Excerpts from a dataset
-----
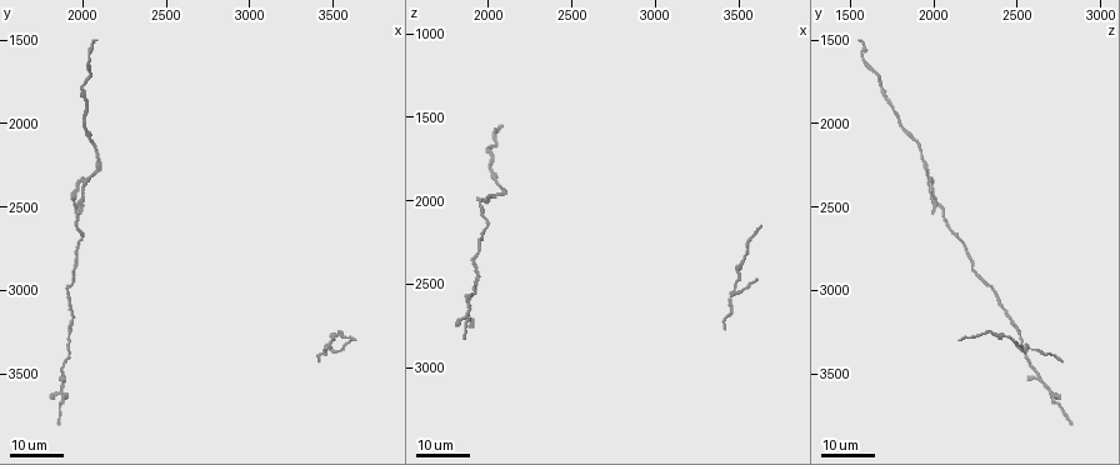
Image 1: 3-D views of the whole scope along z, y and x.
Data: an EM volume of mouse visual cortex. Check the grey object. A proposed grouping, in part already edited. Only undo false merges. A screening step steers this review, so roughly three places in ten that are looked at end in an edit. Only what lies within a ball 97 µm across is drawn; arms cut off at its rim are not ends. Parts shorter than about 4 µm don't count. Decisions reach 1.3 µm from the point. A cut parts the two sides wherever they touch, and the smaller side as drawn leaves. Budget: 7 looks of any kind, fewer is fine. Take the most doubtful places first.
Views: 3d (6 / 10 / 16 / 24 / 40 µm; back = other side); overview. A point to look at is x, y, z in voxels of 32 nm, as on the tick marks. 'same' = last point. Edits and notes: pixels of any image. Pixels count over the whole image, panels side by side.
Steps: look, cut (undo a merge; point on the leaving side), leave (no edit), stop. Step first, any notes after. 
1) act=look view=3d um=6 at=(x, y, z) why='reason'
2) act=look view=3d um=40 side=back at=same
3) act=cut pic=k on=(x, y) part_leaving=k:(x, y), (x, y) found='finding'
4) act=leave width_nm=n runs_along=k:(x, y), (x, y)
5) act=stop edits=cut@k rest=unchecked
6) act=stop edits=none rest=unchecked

act=look view=3d um=16 at=(3480, 3360, 2540) why='a fork'

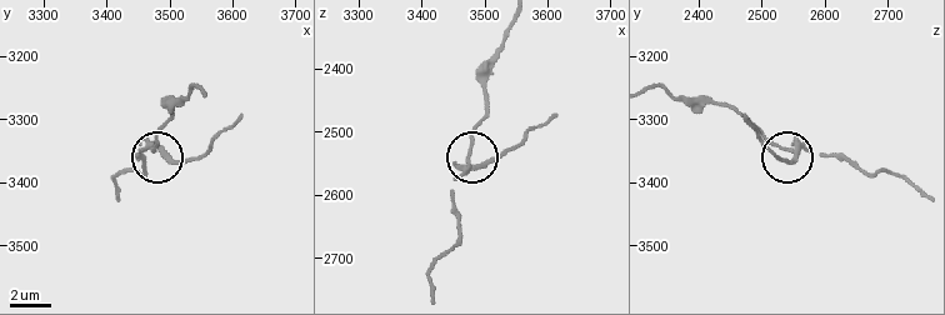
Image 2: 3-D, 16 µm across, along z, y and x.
act=look view=3d um=6 at=same

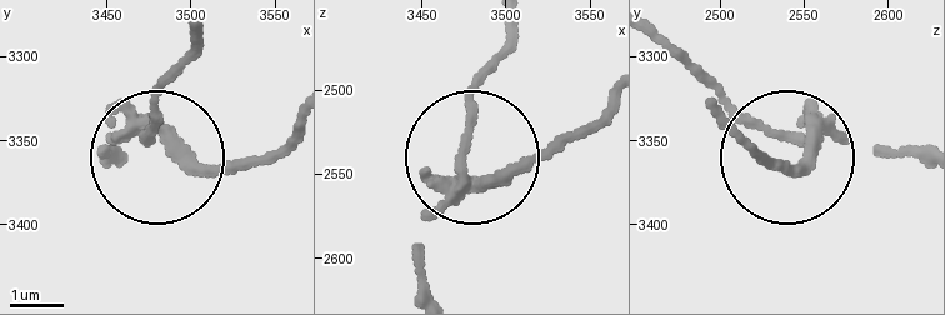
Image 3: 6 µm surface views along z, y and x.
act=cut pic=3 on=(208, 168) side_arm_um=6 part_leaving=3:(818, 124), (786, 164), (723, 124) found='a second cell is stuck on'

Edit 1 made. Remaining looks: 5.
act=look view=overview why='see it whole again'

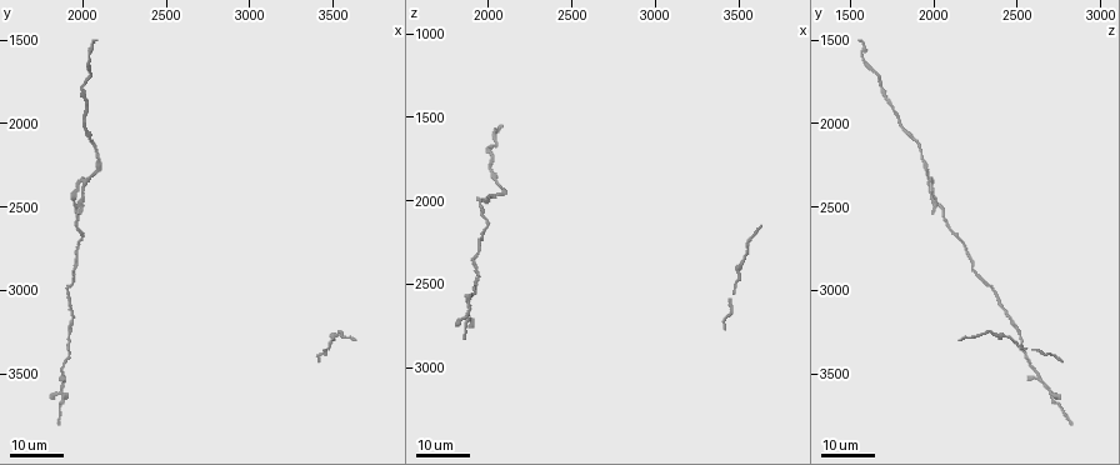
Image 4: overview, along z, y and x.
act=look view=3d um=16 at=(1880, 3600, 2720)

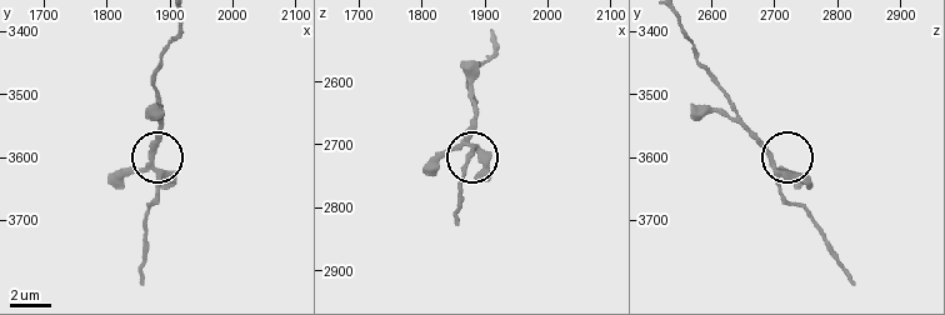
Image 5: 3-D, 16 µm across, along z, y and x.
act=look view=3d um=10 at=(1865, 3615, 2705) why='closer look'

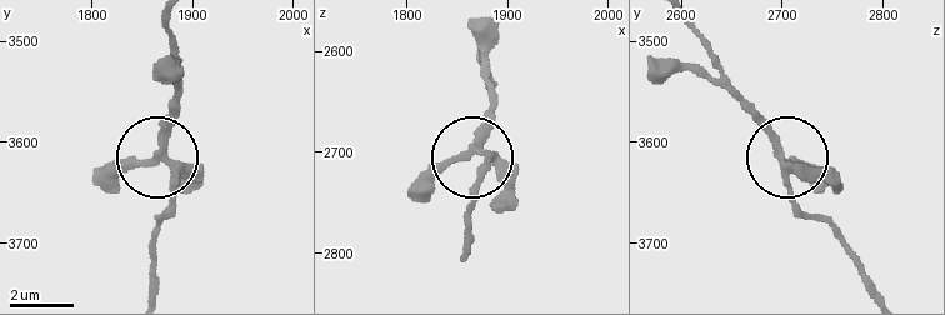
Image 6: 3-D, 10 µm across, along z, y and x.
act=leave arms=4 found='one cell here'

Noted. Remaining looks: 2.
act=look view=3d um=24 at=(2020, 2360, 1960) why='side arm on a straight run'

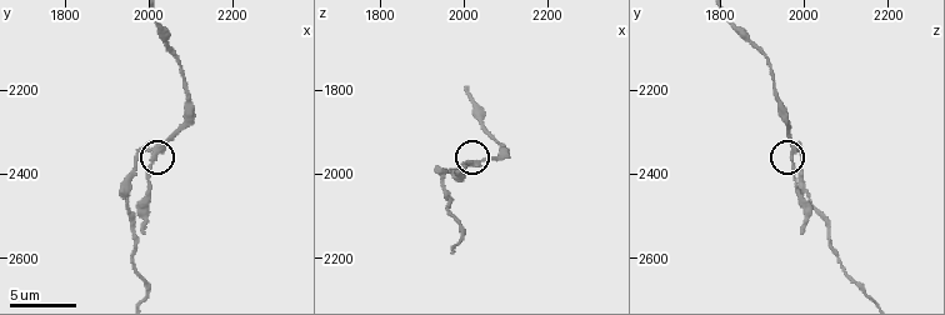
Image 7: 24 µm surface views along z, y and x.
act=look view=3d um=6 at=(2015, 2355, 1975)

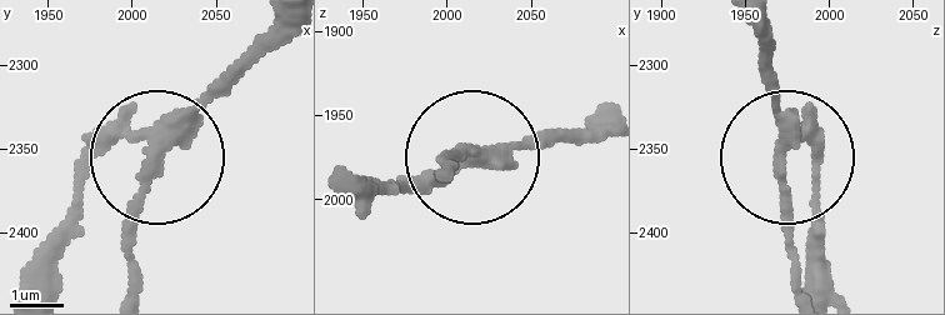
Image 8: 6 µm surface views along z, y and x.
act=cut pic=8 on=(141, 203) part_leaving=8:(170, 128), (269, 24) found='a second cell is stuck on'

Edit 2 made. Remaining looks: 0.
act=stop edits=cut@3,cut@8 rest=unchecked

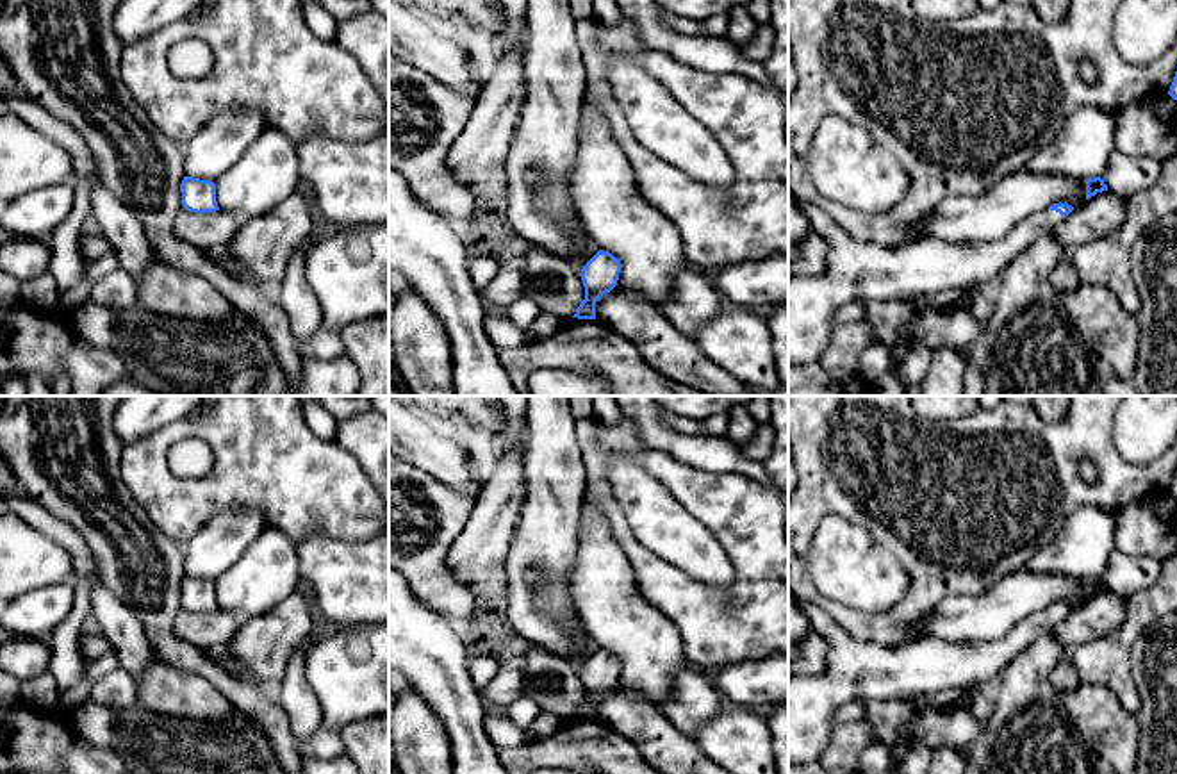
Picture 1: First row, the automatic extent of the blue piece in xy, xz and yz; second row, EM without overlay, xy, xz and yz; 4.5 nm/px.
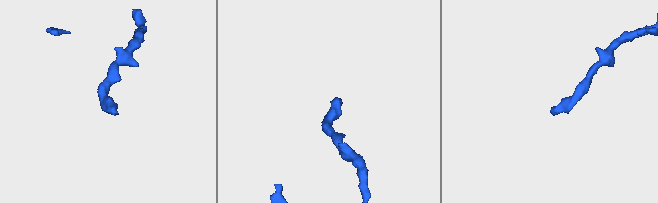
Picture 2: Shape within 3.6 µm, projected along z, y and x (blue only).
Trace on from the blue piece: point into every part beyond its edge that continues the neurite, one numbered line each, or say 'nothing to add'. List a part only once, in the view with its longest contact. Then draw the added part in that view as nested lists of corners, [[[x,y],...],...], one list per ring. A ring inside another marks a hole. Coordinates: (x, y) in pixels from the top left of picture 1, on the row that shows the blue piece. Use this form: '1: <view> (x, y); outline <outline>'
1: yz (855, 270); outline [[[794,200],[827,246],[822,275],[788,275],[788,366],[797,367],[819,364],[836,326],[835,314],[845,303],[977,289],[1065,219],[1045,209],[993,243],[920,237],[886,248],[852,239],[822,209]]]

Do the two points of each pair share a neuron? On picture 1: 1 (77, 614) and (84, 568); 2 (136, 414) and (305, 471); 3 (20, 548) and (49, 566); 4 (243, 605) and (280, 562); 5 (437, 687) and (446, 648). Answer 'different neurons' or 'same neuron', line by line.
1: same neuron
2: different neurons
3: same neuron
4: same neuron
5: same neuron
-----
For every line above, produce an exact transcription that omits the images.

Image 1: 3-D views of the whole scope along z, y and x.
Data: an EM volume of mouse visual cortex. Check the grey object. A proposed grouping, in part already edited. Only undo false merges. A screening step steers this review, so roughly three places in ten that are looked at end in an edit. Only what lies within a ball 97 µm across is drawn; arms cut off at its rim are not ends. Parts shorter than about 4 µm don't count. Decisions reach 1.3 µm from the point. A cut parts the two sides wherever they touch, and the smaller side as drawn leaves. Budget: 7 looks of any kind, fewer is fine. Take the most doubtful places first.
Views: 3d (6 / 10 / 16 / 24 / 40 µm; back = other side); overview. A point to look at is x, y, z in voxels of 32 nm, as on the tick marks. 'same' = last point. Edits and notes: pixels of any image. Pixels count over the whole image, panels side by side.
Steps: look, cut (undo a merge; point on the leaving side), leave (no edit), stop. Step first, any notes after. 
1) act=look view=3d um=6 at=(x, y, z) why='reason'
2) act=look view=3d um=40 side=back at=same
3) act=cut pic=k on=(x, y) part_leaving=k:(x, y), (x, y) found='finding'
4) act=leave width_nm=n runs_along=k:(x, y), (x, y)
5) act=stop edits=cut@k rest=unchecked
6) act=stop edits=none rest=unchecked

act=look view=3d um=16 at=(3480, 3360, 2540) why='a fork'

Image 2: 3-D, 16 µm across, along z, y and x.
act=look view=3d um=6 at=same

Image 3: 6 µm surface views along z, y and x.
act=cut pic=3 on=(208, 168) side_arm_um=6 part_leaving=3:(818, 124), (786, 164), (723, 124) found='a second cell is stuck on'

Edit 1 made. Remaining looks: 5.
act=look view=overview why='see it whole again'

Image 4: overview, along z, y and x.
act=look view=3d um=16 at=(1880, 3600, 2720)

Image 5: 3-D, 16 µm across, along z, y and x.
act=look view=3d um=10 at=(1865, 3615, 2705) why='closer look'

Image 6: 3-D, 10 µm across, along z, y and x.
act=leave arms=4 found='one cell here'

Noted. Remaining looks: 2.
act=look view=3d um=24 at=(2020, 2360, 1960) why='side arm on a straight run'

Image 7: 24 µm surface views along z, y and x.
act=look view=3d um=6 at=(2015, 2355, 1975)

Image 8: 6 µm surface views along z, y and x.
act=cut pic=8 on=(141, 203) part_leaving=8:(170, 128), (269, 24) found='a second cell is stuck on'

Edit 2 made. Remaining looks: 0.
act=stop edits=cut@3,cut@8 rest=unchecked

Picture 1: First row, the automatic extent of the blue piece in xy, xz and yz; second row, EM without overlay, xy, xz and yz; 4.5 nm/px.
Picture 2: Shape within 3.6 µm, projected along z, y and x (blue only).
Trace on from the blue piece: point into every part beyond its edge that continues the neurite, one numbered line each, or say 'nothing to add'. List a part only once, in the view with its longest contact. Then draw the added part in that view as nested lists of corners, [[[x,y],...],...], one list per ring. A ring inside another marks a hole. Coordinates: (x, y) in pixels from the top left of picture 1, on the row that shows the blue piece. Use this form: '1: <view> (x, y); outline <outline>'
1: yz (855, 270); outline [[[794,200],[827,246],[822,275],[788,275],[788,366],[797,367],[819,364],[836,326],[835,314],[845,303],[977,289],[1065,219],[1045,209],[993,243],[920,237],[886,248],[852,239],[822,209]]]

Do the two points of each pair share a neuron? On picture 1: 1 (77, 614) and (84, 568); 2 (136, 414) and (305, 471); 3 (20, 548) and (49, 566); 4 (243, 605) and (280, 562); 5 (437, 687) and (446, 648). Answer 'different neurons' or 'same neuron', line by line.
1: same neuron
2: different neurons
3: same neuron
4: same neuron
5: same neuron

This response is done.